What needs to be done —
The line containing "nsion. Par ce biais, Myriam recherche un" marks the end: copy exactly every line from the start of the records below up to and including it, leaving out pictures.

Material to process —
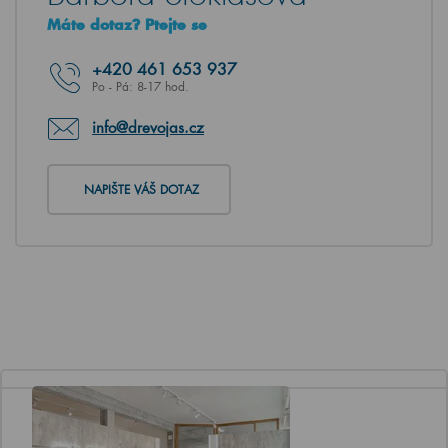
Máte dotaz? Ptejte se
+420
461 653 937
Po - Pá: 8-17 hod.
info@drevojas.cz
NAPIŠTE VÁŠ DOTAZ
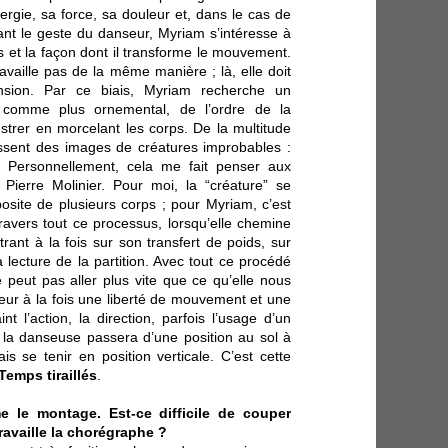
rgie, sa force, sa douleur et, dans le cas de
sant le geste du danseur, Myriam s’intéresse à
s et la façon dont il transforme le mouvement.
availle pas de la même manière ; là, elle doit
nsion. Par ce biais, Myriam recherche un
 comme plus ornemental, de l’ordre de la
ustrer en morcelant les corps. De la multitude
issent des images de créatures improbables :
.. Personnellement, cela me fait penser aux
ierre Molinier. Pour moi, la “créature” se
site de plusieurs corps ; pour Myriam, c’est
ravers tout ce processus, lorsqu’elle chemine
rant à la fois sur son transfert de poids, sur
 lecture de la partition. Avec tout ce procédé
peut pas aller plus vite que ce qu’elle nous
r à la fois une liberté de mouvement et une
int l’action, la direction, parfois l’usage d’un
la danseuse passera d’une position au sol à
s se tenir en position verticale. C’est cette
Temps tiraillés
.
 le montage. Est-ce difficile de couper
travaille la chorégraphe ?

Your response —
Máte dotaz? Ptejte se
+420
461 653 937
Po - Pá: 8-17 hod.
info@drevojas.cz
NAPIŠTE VÁŠ DOTAZ
rgie, sa force, sa douleur et, dans le cas de
sant le geste du danseur, Myriam s’intéresse à
s et la façon dont il transforme le mouvement.
availle pas de la même manière ; là, elle doit
nsion. Par ce biais, Myriam recherche un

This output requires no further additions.